── Exercise inputs ──

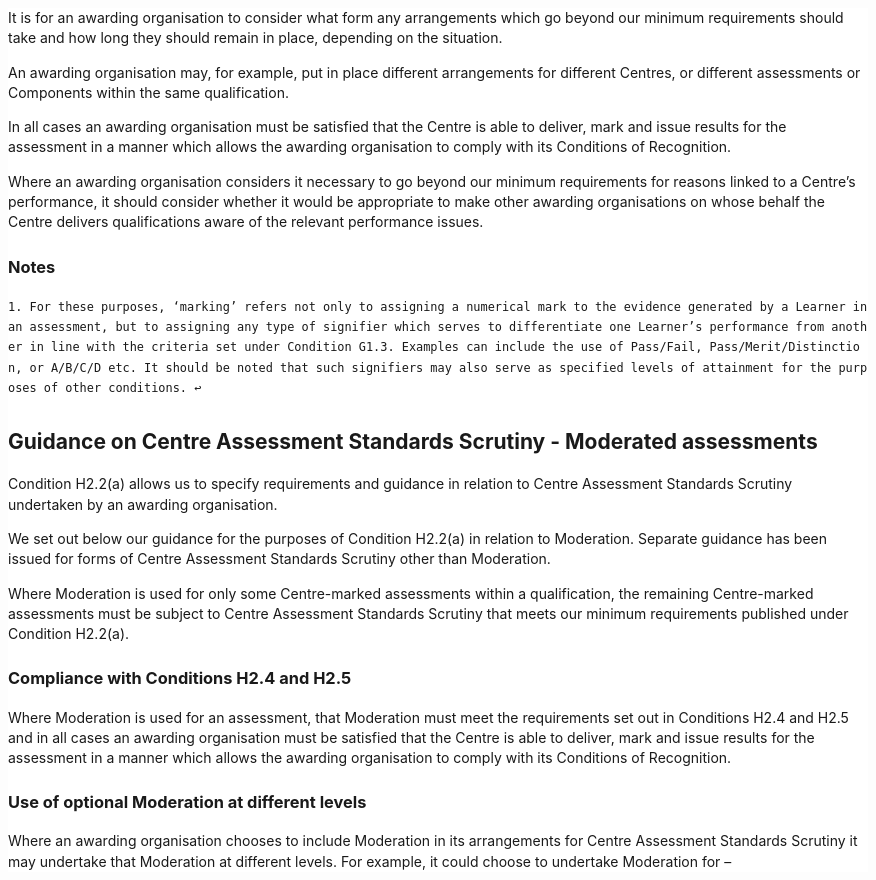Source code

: It is for an awarding organisation to consider what form any arrangements
which go beyond our minimum requirements should take and how long they should
remain in place, depending on the situation.

An awarding organisation may, for example, put in place different arrangements
for different Centres, or different assessments or Components within the same
qualification.

In all cases an awarding organisation must be satisfied that the Centre is
able to deliver, mark and issue results for the assessment in a manner which
allows the awarding organisation to comply with its Conditions of Recognition.

Where an awarding organisation considers it necessary to go beyond our minimum
requirements for reasons linked to a Centre’s performance, it should consider
whether it would be appropriate to make other awarding organisations on whose
behalf the Centre delivers qualifications aware of the relevant performance
issues.

### Notes

    1. For these purposes, ‘marking’ refers not only to assigning a numerical mark to the evidence generated by a Learner in an assessment, but to assigning any type of signifier which serves to differentiate one Learner’s performance from another in line with the criteria set under Condition G1.3. Examples can include the use of Pass/Fail, Pass/Merit/Distinction, or A/B/C/D etc. It should be noted that such signifiers may also serve as specified levels of attainment for the purposes of other conditions. ↩

## Guidance on Centre Assessment Standards Scrutiny - Moderated assessments

Condition H2.2(a) allows us to specify requirements and guidance in relation
to Centre Assessment Standards Scrutiny undertaken by an awarding
organisation.

We set out below our guidance for the purposes of Condition H2.2(a) in
relation to Moderation. Separate guidance has been issued for forms of Centre
Assessment Standards Scrutiny other than Moderation.

Where Moderation is used for only some Centre-marked assessments within a
qualification, the remaining Centre-marked assessments must be subject to
Centre Assessment Standards Scrutiny that meets our minimum requirements
published under Condition H2.2(a).

### Compliance with Conditions H2.4 and H2.5

Where Moderation is used for an assessment, that Moderation must meet the
requirements set out in Conditions H2.4 and H2.5 and in all cases an awarding
organisation must be satisfied that the Centre is able to deliver, mark and
issue results for the assessment in a manner which allows the awarding
organisation to comply with its Conditions of Recognition.

### Use of optional Moderation at different levels

Where an awarding organisation chooses to include Moderation in its
arrangements for Centre Assessment Standards Scrutiny it may undertake that
Moderation at different levels. For example, it could choose to undertake
Moderation for –
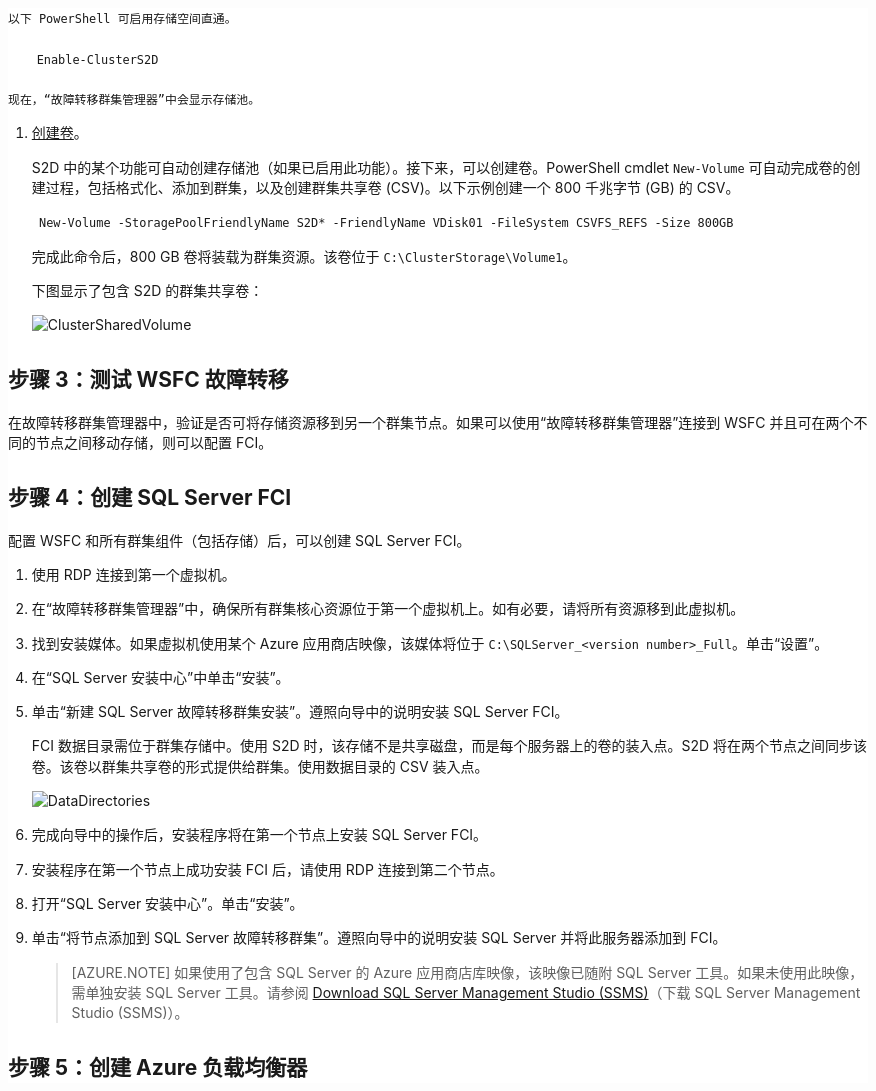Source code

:     以下 PowerShell 可启用存储空间直通。

        Enable-ClusterS2D

    现在，“故障转移群集管理器”中会显示存储池。

1. [创建卷](http://technet.microsoft.com/windows-server-docs/storage/storage-spaces/hyper-converged-solution-using-storage-spaces-direct#step-36-create-volumes)。

    S2D 中的某个功能可自动创建存储池（如果已启用此功能）。接下来，可以创建卷。PowerShell cmdlet `New-Volume` 可自动完成卷的创建过程，包括格式化、添加到群集，以及创建群集共享卷 (CSV)。以下示例创建一个 800 千兆字节 (GB) 的 CSV。

        New-Volume -StoragePoolFriendlyName S2D* -FriendlyName VDisk01 -FileSystem CSVFS_REFS -Size 800GB

    完成此命令后，800 GB 卷将装载为群集资源。该卷位于 `C:\ClusterStorage\Volume1`。

    下图显示了包含 S2D 的群集共享卷：

    ![ClusterSharedVolume](./media/virtual-machines-windows-portal-sql-create-failover-cluster/15-cluster-shared-volume.png)  


## 步骤 3：测试 WSFC 故障转移

在故障转移群集管理器中，验证是否可将存储资源移到另一个群集节点。如果可以使用“故障转移群集管理器”连接到 WSFC 并且可在两个不同的节点之间移动存储，则可以配置 FCI。

## 步骤 4：创建 SQL Server FCI

配置 WSFC 和所有群集组件（包括存储）后，可以创建 SQL Server FCI。

1. 使用 RDP 连接到第一个虚拟机。

1. 在“故障转移群集管理器”中，确保所有群集核心资源位于第一个虚拟机上。如有必要，请将所有资源移到此虚拟机。

1. 找到安装媒体。如果虚拟机使用某个 Azure 应用商店映像，该媒体将位于 `C:\SQLServer_<version number>_Full`。单击“设置”。

1. 在“SQL Server 安装中心”中单击“安装”。

1. 单击“新建 SQL Server 故障转移群集安装”。遵照向导中的说明安装 SQL Server FCI。

    FCI 数据目录需位于群集存储中。使用 S2D 时，该存储不是共享磁盘，而是每个服务器上的卷的装入点。S2D 将在两个节点之间同步该卷。该卷以群集共享卷的形式提供给群集。使用数据目录的 CSV 装入点。

    ![DataDirectories](./media/virtual-machines-windows-portal-sql-create-failover-cluster/20-data-dicrectories.png)  


1. 完成向导中的操作后，安装程序将在第一个节点上安装 SQL Server FCI。

1. 安装程序在第一个节点上成功安装 FCI 后，请使用 RDP 连接到第二个节点。

1. 打开“SQL Server 安装中心”。单击“安装”。

1. 单击“将节点添加到 SQL Server 故障转移群集”。遵照向导中的说明安装 SQL Server 并将此服务器添加到 FCI。

    >[AZURE.NOTE]
    如果使用了包含 SQL Server 的 Azure 应用商店库映像，该映像已随附 SQL Server 工具。如果未使用此映像，需单独安装 SQL Server 工具。请参阅 [Download SQL Server Management Studio (SSMS)](http://msdn.microsoft.com/zh-cn/library/mt238290.aspx)（下载 SQL Server Management Studio (SSMS)）。

## 步骤 5：创建 Azure 负载均衡器
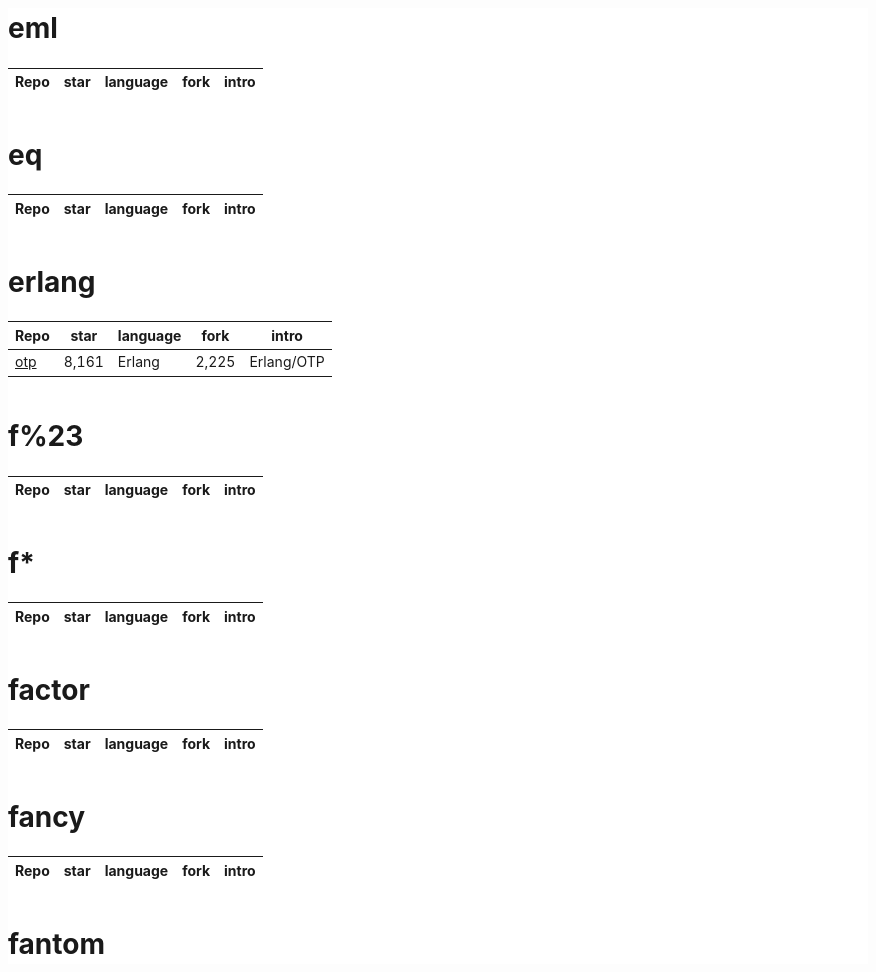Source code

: 

# eml

Repo|star|language|fork|intro
-|-|-|-|-



# eq

Repo|star|language|fork|intro
-|-|-|-|-



# erlang

Repo|star|language|fork|intro
-|-|-|-|-
[otp](https://github.com/erlang/otp)|8,161|Erlang|2,225|Erlang/OTP


# f%23

Repo|star|language|fork|intro
-|-|-|-|-



# f*

Repo|star|language|fork|intro
-|-|-|-|-



# factor

Repo|star|language|fork|intro
-|-|-|-|-



# fancy

Repo|star|language|fork|intro
-|-|-|-|-



# fantom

───

> **Written task**: Copy out every line of the data above word for word, omitting the pictures.

> **Solution to the problem**:
Source code

: It is for an awarding organisation to consider what form any arrangements
which go beyond our minimum requirements should take and how long they should
remain in place, depending on the situation.

An awarding organisation may, for example, put in place different arrangements
for different Centres, or different assessments or Components within the same
qualification.

In all cases an awarding organisation must be satisfied that the Centre is
able to deliver, mark and issue results for the assessment in a manner which
allows the awarding organisation to comply with its Conditions of Recognition.

Where an awarding organisation considers it necessary to go beyond our minimum
requirements for reasons linked to a Centre’s performance, it should consider
whether it would be appropriate to make other awarding organisations on whose
behalf the Centre delivers qualifications aware of the relevant performance
issues.

### Notes

    1. For these purposes, ‘marking’ refers not only to assigning a numerical mark to the evidence generated by a Learner in an assessment, but to assigning any type of signifier which serves to differentiate one Learner’s performance from another in line with the criteria set under Condition G1.3. Examples can include the use of Pass/Fail, Pass/Merit/Distinction, or A/B/C/D etc. It should be noted that such signifiers may also serve as specified levels of attainment for the purposes of other conditions. ↩

## Guidance on Centre Assessment Standards Scrutiny - Moderated assessments

Condition H2.2(a) allows us to specify requirements and guidance in relation
to Centre Assessment Standards Scrutiny undertaken by an awarding
organisation.

We set out below our guidance for the purposes of Condition H2.2(a) in
relation to Moderation. Separate guidance has been issued for forms of Centre
Assessment Standards Scrutiny other than Moderation.

Where Moderation is used for only some Centre-marked assessments within a
qualification, the remaining Centre-marked assessments must be subject to
Centre Assessment Standards Scrutiny that meets our minimum requirements
published under Condition H2.2(a).

### Compliance with Conditions H2.4 and H2.5

Where Moderation is used for an assessment, that Moderation must meet the
requirements set out in Conditions H2.4 and H2.5 and in all cases an awarding
organisation must be satisfied that the Centre is able to deliver, mark and
issue results for the assessment in a manner which allows the awarding
organisation to comply with its Conditions of Recognition.

### Use of optional Moderation at different levels

Where an awarding organisation chooses to include Moderation in its
arrangements for Centre Assessment Standards Scrutiny it may undertake that
Moderation at different levels. For example, it could choose to undertake
Moderation for –
Source code

:     以下 PowerShell 可启用存储空间直通。

        Enable-ClusterS2D

    现在，“故障转移群集管理器”中会显示存储池。

1. [创建卷](http://technet.microsoft.com/windows-server-docs/storage/storage-spaces/hyper-converged-solution-using-storage-spaces-direct#step-36-create-volumes)。

    S2D 中的某个功能可自动创建存储池（如果已启用此功能）。接下来，可以创建卷。PowerShell cmdlet `New-Volume` 可自动完成卷的创建过程，包括格式化、添加到群集，以及创建群集共享卷 (CSV)。以下示例创建一个 800 千兆字节 (GB) 的 CSV。

        New-Volume -StoragePoolFriendlyName S2D* -FriendlyName VDisk01 -FileSystem CSVFS_REFS -Size 800GB

    完成此命令后，800 GB 卷将装载为群集资源。该卷位于 `C:\ClusterStorage\Volume1`。

    下图显示了包含 S2D 的群集共享卷：

    ![ClusterSharedVolume](./media/virtual-machines-windows-portal-sql-create-failover-cluster/15-cluster-shared-volume.png)  


## 步骤 3：测试 WSFC 故障转移

在故障转移群集管理器中，验证是否可将存储资源移到另一个群集节点。如果可以使用“故障转移群集管理器”连接到 WSFC 并且可在两个不同的节点之间移动存储，则可以配置 FCI。

## 步骤 4：创建 SQL Server FCI

配置 WSFC 和所有群集组件（包括存储）后，可以创建 SQL Server FCI。

1. 使用 RDP 连接到第一个虚拟机。

1. 在“故障转移群集管理器”中，确保所有群集核心资源位于第一个虚拟机上。如有必要，请将所有资源移到此虚拟机。

1. 找到安装媒体。如果虚拟机使用某个 Azure 应用商店映像，该媒体将位于 `C:\SQLServer_<version number>_Full`。单击“设置”。

1. 在“SQL Server 安装中心”中单击“安装”。

1. 单击“新建 SQL Server 故障转移群集安装”。遵照向导中的说明安装 SQL Server FCI。

    FCI 数据目录需位于群集存储中。使用 S2D 时，该存储不是共享磁盘，而是每个服务器上的卷的装入点。S2D 将在两个节点之间同步该卷。该卷以群集共享卷的形式提供给群集。使用数据目录的 CSV 装入点。

    ![DataDirectories](./media/virtual-machines-windows-portal-sql-create-failover-cluster/20-data-dicrectories.png)  


1. 完成向导中的操作后，安装程序将在第一个节点上安装 SQL Server FCI。

1. 安装程序在第一个节点上成功安装 FCI 后，请使用 RDP 连接到第二个节点。

1. 打开“SQL Server 安装中心”。单击“安装”。

1. 单击“将节点添加到 SQL Server 故障转移群集”。遵照向导中的说明安装 SQL Server 并将此服务器添加到 FCI。

    >[AZURE.NOTE]
    如果使用了包含 SQL Server 的 Azure 应用商店库映像，该映像已随附 SQL Server 工具。如果未使用此映像，需单独安装 SQL Server 工具。请参阅 [Download SQL Server Management Studio (SSMS)](http://msdn.microsoft.com/zh-cn/library/mt238290.aspx)（下载 SQL Server Management Studio (SSMS)）。

## 步骤 5：创建 Azure 负载均衡器
Source code

: 

# eml

Repo|star|language|fork|intro
-|-|-|-|-



# eq

Repo|star|language|fork|intro
-|-|-|-|-



# erlang

Repo|star|language|fork|intro
-|-|-|-|-
[otp](https://github.com/erlang/otp)|8,161|Erlang|2,225|Erlang/OTP


# f%23

Repo|star|language|fork|intro
-|-|-|-|-



# f*

Repo|star|language|fork|intro
-|-|-|-|-



# factor

Repo|star|language|fork|intro
-|-|-|-|-



# fancy

Repo|star|language|fork|intro
-|-|-|-|-



# fantom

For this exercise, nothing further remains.